The code now looks like:
fclass.s $fa2, $fa0
movfr2gr.s $t0, $fa2
slli.w $t0, $t0, 0x0
fclass.s $fa2, $fa1
movfr2gr.s $t1, $fa2
or $t0, $t0, $t1
andi $t0, $t0, 0x3
bnez $t0, 1f
fmin.s $fa0, $fa0, $fa1
ret
1:
fmul.s $fa0, $fa0, $fa1
ret
This looks really bad, with expensive movfr2gr instructions, redundant
sign-extensions and masking (arguably it's a compiler
missed-optimzation), and a branch.
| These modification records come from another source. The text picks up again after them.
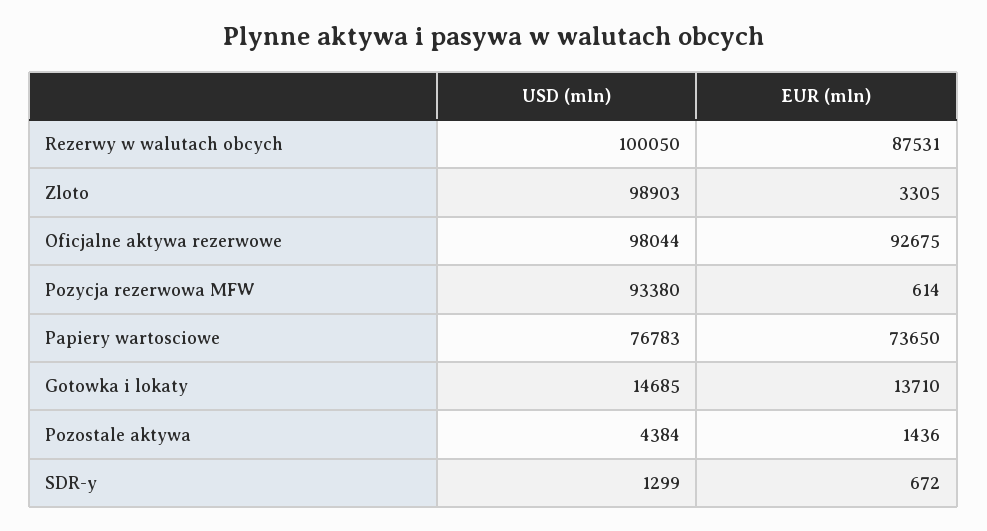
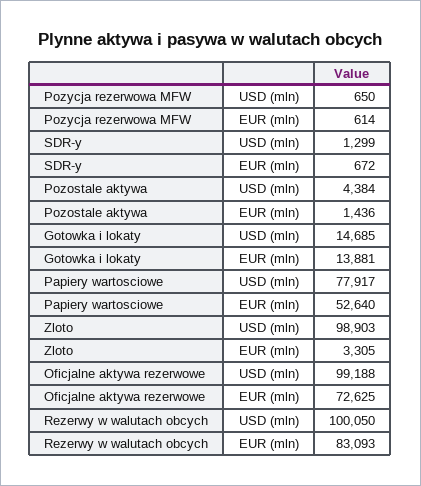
  {
    "USD (mln)": {
      "Rezerwy w walutach obcych": 100050,
      "Zloto": 98903,
-     "Oficjalne aktywa rezerwowe": 98044,
+     "Oficjalne aktywa rezerwowe": 99188,
-     "Pozycja rezerwowa MFW": 93380,
+     "Pozycja rezerwowa MFW": 650,
-     "Papiery wartosciowe": 76783,
+     "Papiery wartosciowe": 77917,
      "Gotowka i lokaty": 14685,
      "Pozostale aktywa": 4384,
      "SDR-y": 1299
    },
    "EUR (mln)": {
-     "Rezerwy w walutach obcych": 87531,
+     "Rezerwy w walutach obcych": 83093,
      "Zloto": 3305,
-     "Oficjalne aktywa rezerwowe": 92675,
+     "Oficjalne aktywa rezerwowe": 72625,
      "Pozycja rezerwowa MFW": 614,
-     "Papiery wartosciowe": 73650,
+     "Papiery wartosciowe": 52640,
-     "Gotowka i lokaty": 13710,
+     "Gotowka i lokaty": 13881,
      "Pozostale aktywa": 1436,
      "SDR-y": 672
    }
  }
Rewrite it with inline assembly:
fcmp.cor.s $fcc0, $fa0, $fa0
fcmp.cor.s $fcc1, $fa1, $fa1
fsel $fa2, $fa0, $fa1, $fcc0
fsel $fa0, $fa1, $fa0, $fcc1
fmax.s $fa0, $fa2, $fa0
ret
Note that we cannot make it more readable with
"double a = __builtin_isnanf (x) ? y : x" because this C statement only
happens to produce what we want with https://gcc.gnu.org/PR66462, if
this bug is fixed in the future the generated code may change.
Signed-off-by: Xi Ruoyao <xry111@xry111.site>